> Work instruction
Recast the text lines from the start of the records through the line containing "دكتر عباس حق پناهان", that line included, as a JSON list of strings with one string per line. Leave out blank lines and the pictures.

> Data extracts
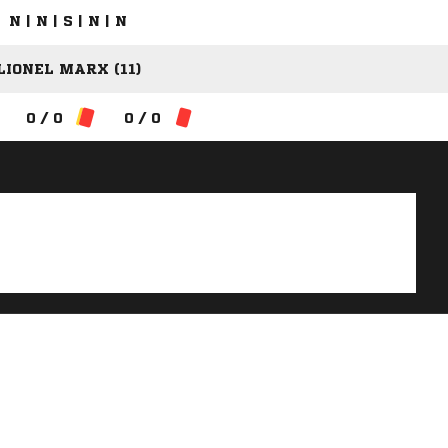
N | N | S | N | N
LIONEL MARX (11)
0 / 0
0 / 0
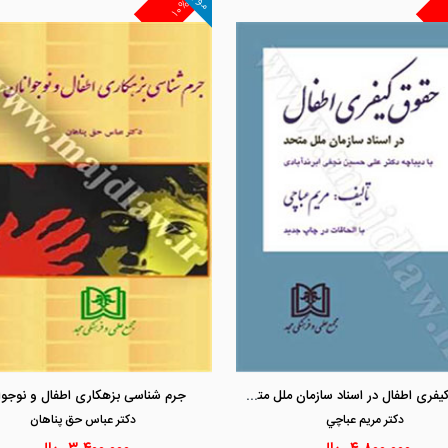
۱۰%
مشاهده و خرید
مشاهده و خرید
حقوق کیفری اطفال در اسناد سازمان ملل متحد
جرم شناسی بزهکاری اطفال و نوجوا
دكتر مريم عباچي
دكتر عباس حق پناهان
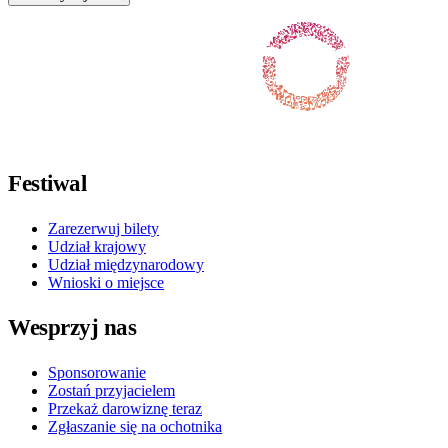
Obserwuj nas na Facebooku
Obserwuj nas na X / Twitterze
Obserwuj nas na Instagramie
Obserwuj nas na Youtube
Obserwuj nas na TikToku
Festiwal
Zarezerwuj bilety
Udział krajowy
Udział międzynarodowy
Wnioski o miejsce
Wesprzyj nas
Sponsorowanie
Zostań przyjacielem
Przekaż darowiznę teraz
Zgłaszanie się na ochotnika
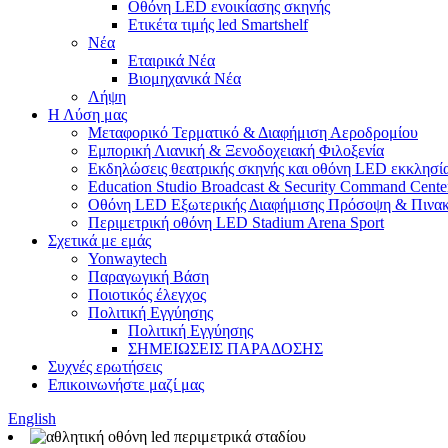
Οθόνη LED ενοικίασης σκηνής
Ετικέτα τιμής led Smartshelf
Νέα
Εταιρικά Νέα
Βιομηχανικά Νέα
Λήψη
Η Λύση μας
Μεταφορικό Τερματικό & Διαφήμιση Αεροδρομίου
Εμπορική Λιανική & Ξενοδοχειακή Φιλοξενία
Εκδηλώσεις θεατρικής σκηνής και οθόνη LED εκκλησί
Education Studio Broadcast & Security Command Cente
Οθόνη LED Εξωτερικής Διαφήμισης Πρόσοψη & Πινακ
Περιμετρική οθόνη LED Stadium Arena Sport
Σχετικά με εμάς
Yonwaytech
Παραγωγική Βάση
Ποιοτικός έλεγχος
Πολιτική Εγγύησης
Πολιτική Εγγύησης
ΣΗΜΕΙΩΣΕΙΣ ΠΑΡΑΔΟΣΗΣ
Συχνές ερωτήσεις
Επικοινωνήστε μαζί μας
English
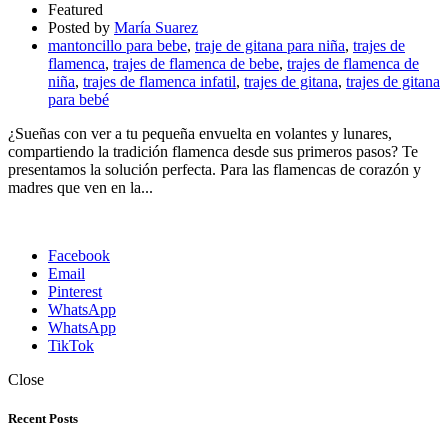
Featured
Posted by
María Suarez
mantoncillo para bebe
,
traje de gitana para niña
,
trajes de
flamenca
,
trajes de flamenca de bebe
,
trajes de flamenca de
niña
,
trajes de flamenca infatil
,
trajes de gitana
,
trajes de gitana
para bebé
¿Sueñas con ver a tu pequeña envuelta en volantes y lunares,
compartiendo la tradición flamenca desde sus primeros pasos? Te
presentamos la solución perfecta. Para las flamencas de corazón y
madres que ven en la...
Facebook
Email
Pinterest
WhatsApp
WhatsApp
TikTok
Close
Recent Posts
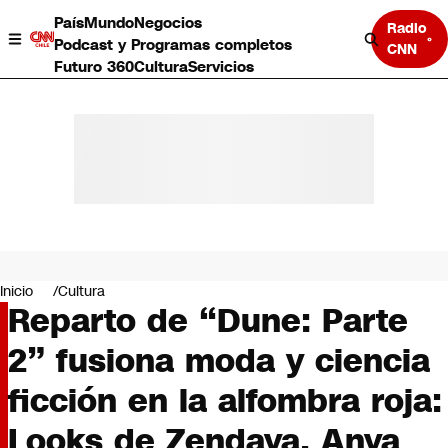
País
Mundo
Negocios
Radio
Podcast y Programas completos
CNN
Futuro 360
Cultura
Servicios
País
Mundo
Negocios
Inicio
Cultura
Reparto de “Dune: Parte
Deportes
Programas completos
2” fusiona moda y ciencia
Cultura
Servicios
ficción en la alfombra roja:
Bits
CNN Data
Looks de Zendaya, Anya
CNN tiempo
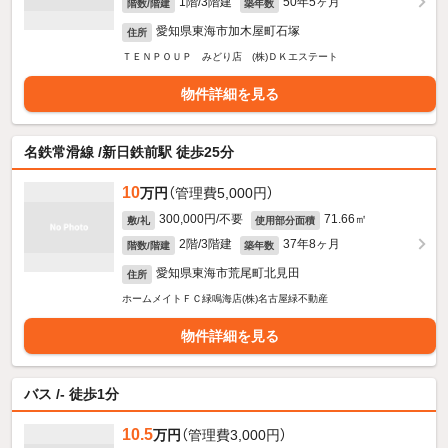
1階/3階建
50年5ヶ月
階数/階建
築年数
愛知県東海市加木屋町石塚
住所
ＴＥＮＰＯＵＰ みどり店 (株)ＤＫエステート
物件詳細を見る
名鉄常滑線 /新日鉄前駅 徒歩25分
10
万円
（管理費5,000円）
300,000円/不要
71.66㎡
敷/礼
使用部分面積
2階/3階建
37年8ヶ月
階数/階建
築年数
愛知県東海市荒尾町北見田
住所
ホームメイトＦＣ緑鳴海店(株)名古屋緑不動産
物件詳細を見る
バス /- 徒歩1分
10.5
万円
（管理費3,000円）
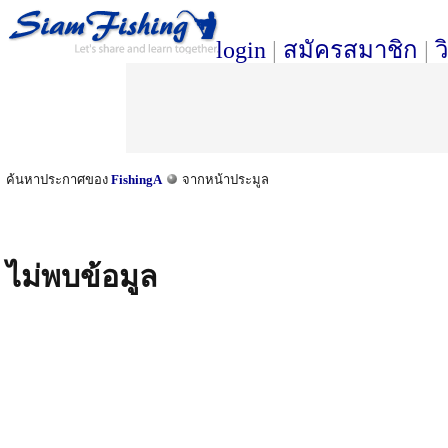
login
|
สมัครสมาชิก
|
ว
ค้นหาประกาศของ
FishingA
จากหน้าประมูล
ไม่พบข้อมูล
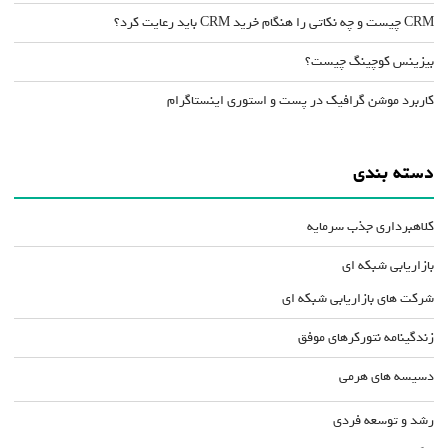
CRM چیست و چه نکاتی را هنگام خرید CRM باید رعایت کرد؟
بیزینس کوچینگ چیست؟
کاربرد موشن گرافیک در پست و استوری اینستاگرام
دسته بندی
کلاهبرداری جذب سرمایه
بازاریابی شبکه ای
شرکت های بازاریابی شبکه ای
زندگینامه نتورکرهای موفق
دسیسه های هرمی
رشد و توسعه فردی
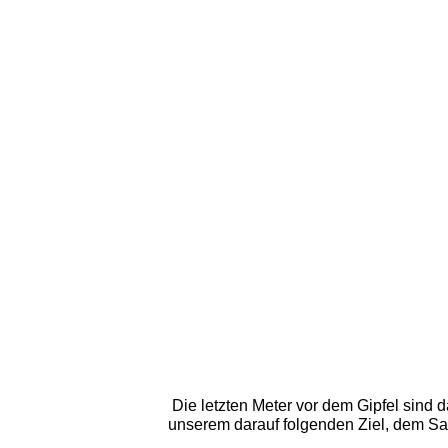
Die letzten Meter vor dem Gipfel sind 
unserem darauf folgenden Ziel, dem Sa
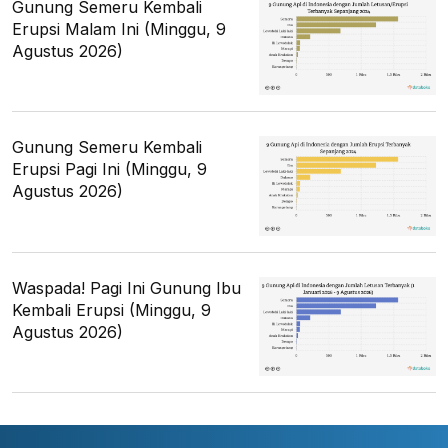
Gunung Semeru Kembali
Erupsi Malam Ini (Minggu, 9
Agustus 2026)
Gunung Semeru Kembali
Erupsi Pagi Ini (Minggu, 9
Agustus 2026)
Waspada! Pagi Ini Gunung Ibu
Kembali Erupsi (Minggu, 9
Agustus 2026)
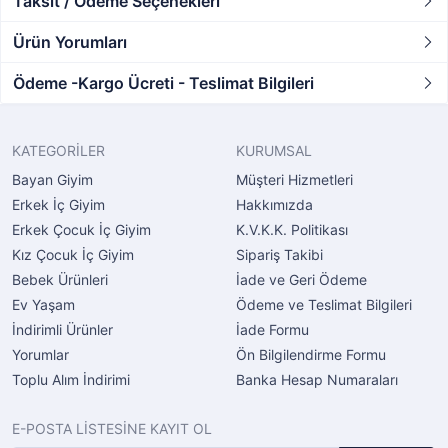
Taksit / Ödeme Seçenekleri
Ürün Yorumları
Ödeme -Kargo Ücreti - Teslimat Bilgileri
KATEGORİLER
KURUMSAL
Bayan Giyim
Müşteri Hizmetleri
Erkek İç Giyim
Hakkımızda
Erkek Çocuk İç Giyim
K.V.K.K. Politikası
Kız Çocuk İç Giyim
Sipariş Takibi
Bebek Ürünleri
İade ve Geri Ödeme
Ev Yaşam
Ödeme ve Teslimat Bilgileri
İndirimli Ürünler
İade Formu
Yorumlar
Ön Bilgilendirme Formu
Toplu Alım İndirimi
Banka Hesap Numaraları
E-POSTA LİSTESİNE KAYIT OL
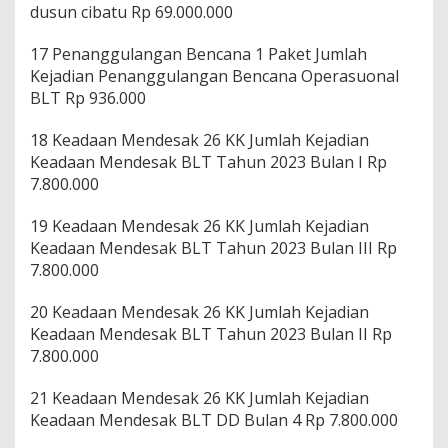
dusun cibatu Rp 69.000.000
17 Penanggulangan Bencana 1 Paket Jumlah
Kejadian Penanggulangan Bencana Operasuonal
BLT Rp 936.000
18 Keadaan Mendesak 26 KK Jumlah Kejadian
Keadaan Mendesak BLT Tahun 2023 Bulan I Rp
7.800.000
19 Keadaan Mendesak 26 KK Jumlah Kejadian
Keadaan Mendesak BLT Tahun 2023 Bulan III Rp
7.800.000
20 Keadaan Mendesak 26 KK Jumlah Kejadian
Keadaan Mendesak BLT Tahun 2023 Bulan II Rp
7.800.000
21 Keadaan Mendesak 26 KK Jumlah Kejadian
Keadaan Mendesak BLT DD Bulan 4 Rp 7.800.000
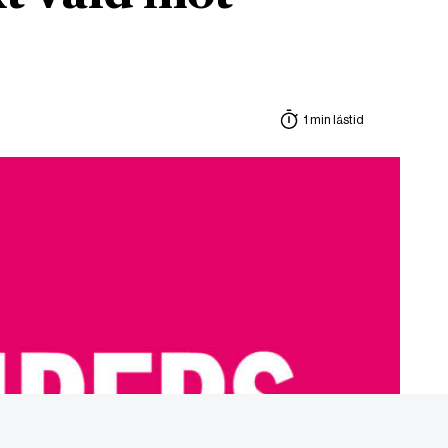
1 min lästid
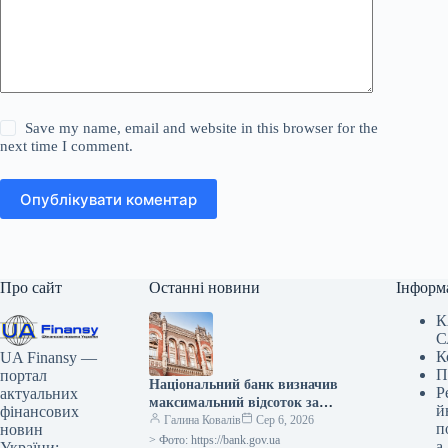
Save my name, email and website in this browser for the
next time I comment.
Опублікувати коментар
Про сайт
Останні новини
Інформ
К
С
К
UA Finansy —
П
портал
Національний банк визначив
Р
актуальних
максимальний відсоток за
й
фінансових
тримісячними депозитними
Галина Ковалів
Сер 6, 2026
п
новин
сертифікатами, який
> Фото: https://bank.gov.ua
а
України:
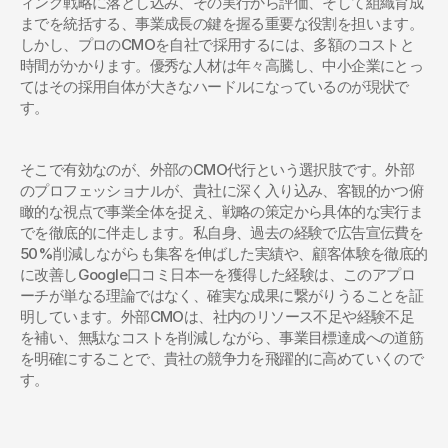
ィング戦略に落とし込み、その実行から評価、そして組織育成
までを統括する、事業成長の鍵を握る重要な役割を担います。
しかし、プロのCMOを自社で採用するには、多額のコストと
時間がかかります。優秀な人材は年々高騰し、中小企業にとっ
てはその採用自体が大きなハードルになっているのが現状で
す。
そこで有効なのが、外部のCMO代行という選択肢です。外部
のプロフェッショナルが、貴社に深く入り込み、客観的かつ俯
瞰的な視点で事業全体を捉え、戦略の策定から具体的な実行ま
でを徹底的に伴走します。私自身、過去の経験で広告宣伝費を
50%削減しながらも集客を伸ばした実績や、顧客体験を徹底的
に改善しGoogle口コミ日本一を獲得した経験は、このアプロ
ーチが単なる理論ではなく、確実な成果に繋がりうることを証
明しています。外部CMOは、社内のリソース不足や経験不足
を補い、無駄なコストを削減しながら、事業目標達成への道筋
を明確にすることで、貴社の競争力を飛躍的に高めていくので
す。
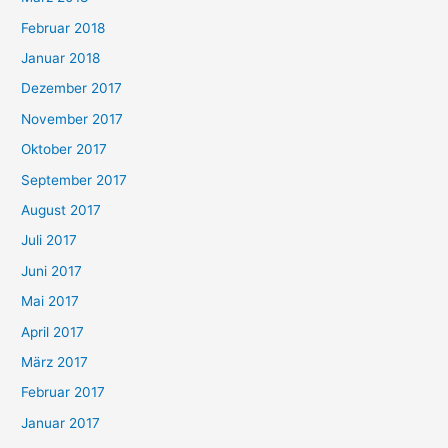
Februar 2018
Januar 2018
Dezember 2017
November 2017
Oktober 2017
September 2017
August 2017
Juli 2017
Juni 2017
Mai 2017
April 2017
März 2017
Februar 2017
Januar 2017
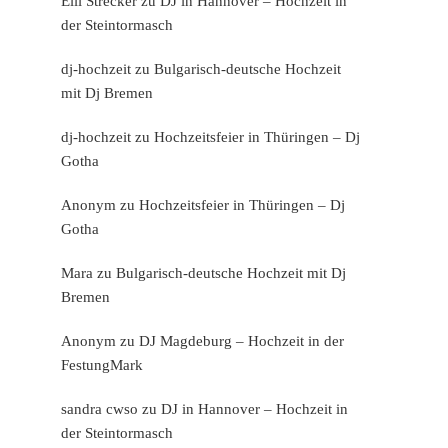
Elli Strecker
zu
DJ in Hannover – Hochzeit in
der Steintormasch
dj-hochzeit
zu
Bulgarisch-deutsche Hochzeit
mit Dj Bremen
dj-hochzeit
zu
Hochzeitsfeier in Thüringen – Dj
Gotha
Anonym
zu
Hochzeitsfeier in Thüringen – Dj
Gotha
Mara
zu
Bulgarisch-deutsche Hochzeit mit Dj
Bremen
Anonym
zu
DJ Magdeburg – Hochzeit in der
FestungMark
sandra cwso
zu
DJ in Hannover – Hochzeit in
der Steintormasch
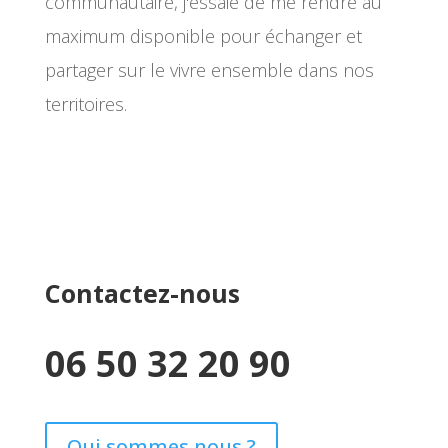
communautaire, j'essaie de me rendre au
maximum disponible pour échanger et
partager sur le vivre ensemble dans nos
territoires.
Contactez-nous
06 50 32 20 90
Qui sommes nous ?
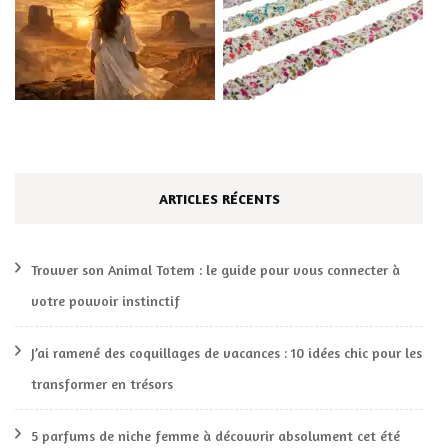
ARTICLES RÉCENTS
Trouver son Animal Totem : le guide pour vous connecter à
votre pouvoir instinctif
J’ai ramené des coquillages de vacances : 10 idées chic pour les
transformer en trésors
5 parfums de niche femme à découvrir absolument cet été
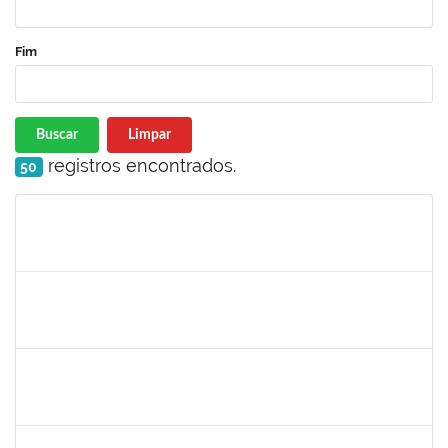
Fim
Buscar
Limpar
registros encontrados.
50
Matrícula
Nome
Cargo
Processo
Início
Fim
Status
2140283
JERUSA DA MOTA SANTANA
23007.00017589/2024-65
01/10/2024
29/12/2024
Concluído
1365967
PAULO JACKSON MOTA DA SILVEIRA
Técnico
23007.00016426/2024-38
01/10/2024
29/12/2024
Concluído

> Result of this task
[
  "N | N | S | N | N",
  "LIONEL MARX (11)",
  "0 / 0",
  "0 / 0",
  "۱۰%",
  "مشاهده و خرید",
  "مشاهده و خرید",
  "حقوق کیفری اطفال در اسناد سازمان ملل متحد",
  "جرم شناسی بزهکاری اطفال و نوجوا",
  "دكتر مريم عباچي",
  "دكتر عباس حق پناهان"
]